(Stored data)
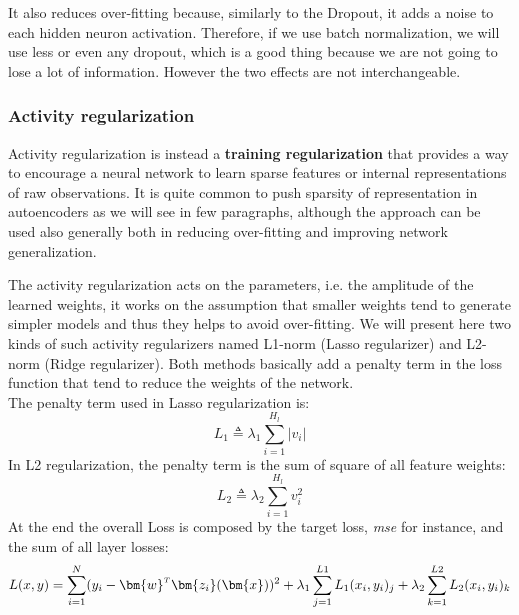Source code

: It also reduces over-fitting because, similarly to the Dropout, it adds a noise to each hidden neuron activation. Therefore, if we use batch normalization, we will use less or even any dropout, which is a good thing because we are not going to lose a lot of information. However the two effects are not interchangeable.
%

\subsubsection{Activity regularization}
Activity regularization is instead a \textbf{training regularization} that provides a way to encourage a neural network to learn sparse features or internal representations of raw observations.
It is quite common to push sparsity of representation in autoencoders as we will see in few paragraphs, although the approach can be used also generally both in reducing over-fitting and improving network generalization.

The activity regularization acts on the parameters, i.e. the amplitude of the learned weights, it works on the assumption that smaller weights tend to generate simpler models and thus they helps to avoid over-fitting. We will present here two kinds of such activity regularizers named L1-norm (Lasso regularizer) and L2-norm (Ridge regularizer). Both methods basically add a penalty term in the loss function that tend to reduce the weights of the network. \\
The penalty term used in Lasso regularization is:
\begin{equation}
    L_1 \triangleq \lambda_1 \sum_{i=1}^{H_l} \left| v_i \right|
\end{equation}
In L2 regularization, the penalty term is the sum of square of all feature weights:
\begin{equation}
    L_2 \triangleq \lambda_2 \sum_{i=1}^{H_l} v_i^2
\end{equation}
At the end the overall Loss is composed by the target loss, \textit{mse} for instance, and the sum of all layer losses:
\begin{equation}
    L(x,y) = \sum_{i=1}^N (y_i - \transpose{\bm{w}}\bm{z_i}(\bm{x}))^2 + \lambda_1 \sum_{j=1}^{L1} L_1(x_i,y_i)_j + \lambda_2 \sum_{k=1}^{L2} L_2(x_i,y_i)_k
\end{equation}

* Exercise description
Find the lines in the entries above where "network" occurs, and copy each of them.

* Answer to the problem
Activity regularization is instead a \textbf{training regularization} that provides a way to encourage a neural network to learn sparse features or internal representations of raw observations.
It is quite common to push sparsity of representation in autoencoders as we will see in few paragraphs, although the approach can be used also generally both in reducing over-fitting and improving network generalization.
The activity regularization acts on the parameters, i.e. the amplitude of the learned weights, it works on the assumption that smaller weights tend to generate simpler models and thus they helps to avoid over-fitting. We will present here two kinds of such activity regularizers named L1-norm (Lasso regularizer) and L2-norm (Ridge regularizer). Both methods basically add a penalty term in the loss function that tend to reduce the weights of the network. \\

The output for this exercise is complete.